# ИСХОДНЫЙ ОТРЫВОК
%%

Внешние примеры
Мой разум останавливается на домашнем, но сияние римского Города заставляет меня обратиться к знаменательным деяниям внешнего мира. Дамон и Финтий, только что посвященные в мудрость Пифагора, были связаны друг с другом теснейшими узами дружбы. Дионисий Сиракузский пожелал одного из них казнить, но согласился предоставить ему время, чтобы уладить семейные дела. Если он не вернется вовремя, второй погибнет. Голова одного уже была под мечом, а второй, который мог спасти себе жизнь, и свою голову положил под тот же меч. И вот все, и прежде всего Дионисий, ожидают развязки этой сомнительной истории. Когда же пришел назначенный день и отсутствующий все еще не появился, решили, что он отверг своего глупого друга, но тот заявил, что совершенно не опасается за дружескую твердость. И когда уже настал назначенный Дионисием момент времени, второй неожиданно явился. К изумлению обоих Дионисий отменил казнь и более того, попросил их принять его в их дружеское сообщество, пообещав свято соблюдать свое третье место с благоговением. Разве это не сила дружбы? Она может внушить презрение к смерти, обратить жестокость в прощение, ненависть в любовь, наказание уравновесить благодеянием. К ней следует относиться с тем же почтением, что и к культу богов: в последнем — благо общества, в первой — частное благо. Богам посвящаются храмы, а дружбе — преданные сердца людей, подобные святилищам, исполненным святости духа.[337]
И царь Александр ощутил то же самое. Овладев лагерем Дария, он в сопровождении своего верного Гефестиона явился туда, чтобы утешить тех, кто там находился.[338] При его появлении мать Дария пришла в себя, подняла голову и с уважением приветствовала Гефестиона по персидскому обычаю, поскольку приняла его за Александра из-за его высокого роста и важной осанки. Убедившись в ошибке, она, задрожав, стала придумывать слова извинения. «Не надо, — сказал Александр, — беспокоиться об имени: он — тоже Александр». И кого из них мы поздравили бы сначала? Того, кто решил произнести это, или того, кто это услышал? Всемогущий царь, который уже завоевал весь круг земель своими победами или ожиданиями таковых, коротким замечанием сравнял себя со своим товарищем. О, великий дар слова, ценный и для говорящего, и для слушающего!

%%

# ИМЕЮЩИЕСЯ ДАННЫЕ
%%

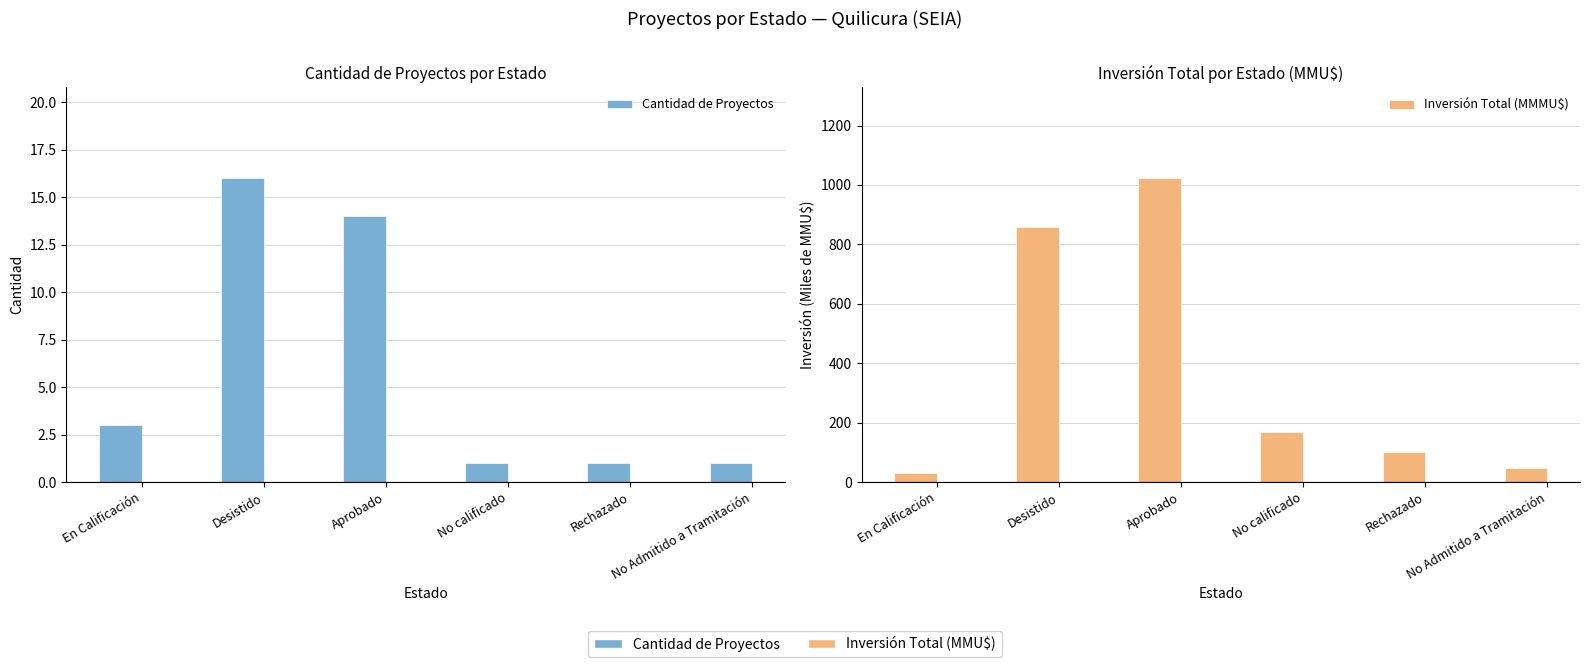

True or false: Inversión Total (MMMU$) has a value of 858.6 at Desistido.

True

%%

# УСЛОВИЯ ЗАДАНИЯ
1 - За кого мать Дария приняла Гефестиона в отрывке о дружбе и почему?
2 - Допишите следующую часть отрывка о дружбе, начав сразу после его последней фразы.

# РЕЗУЛЬТАТЫ ЗАДАНИЯ
1 - Она приняла его за Александра из-за его высокого роста и важной осанки.

2 -
И в частном порядке я тоже высказываю свое уважение, имея опыт благоволения со стороны красноречивейшего и блистательнейшего мужа. Боюсь только, как бы меня не поняли неверно, что для меня мой друг Помпей был наподобие Александра, в свою очередь считавшего, что его друг Гефестион — другой Александр. Но я бы заслужил величайший упрек, если бы прошел мимо примеров постоянной и чувственной дружбы, не упомянув о Помпее. Благодаря его душе, как и сердцам дражайших родителей, жизнь моя сделалась счастливее, грусть ушла. От него я получил свободное поведение, возможность преумножать всякое благодеяние, с его помощью я стал более терпимым ко всякому повороту судьбы. Под его руководством и благодаря ауспициям мои занятия обрели блеск. Наверняка я также удовлетворил зависть тех, кто потерял своих друзей, потому что, без сомнения, им доставляло боль мое наслаждение дружбой: нет, я не заслуживаю этого, хотя всегда разделял свою радость с теми, кто хотел бы того же. Но никакое, даже умеренное счастье не сможет избежать зубов недоброжелательства. Ведь есть такие, которые, избегают ли их или обращаются к ним с мольбами, радуются и ликуют по поводу несчастий других, расценивая их как собственные радости. Они богаты чужими утратами, счастливы чужими ошибками, бессмертны чужими похоронами. Но как долго они будут попирать чужие несчастья, не имея собственных, — давайте определим изменчивостью человеческого бытия, лучшего из того, что смягчает заносчивость.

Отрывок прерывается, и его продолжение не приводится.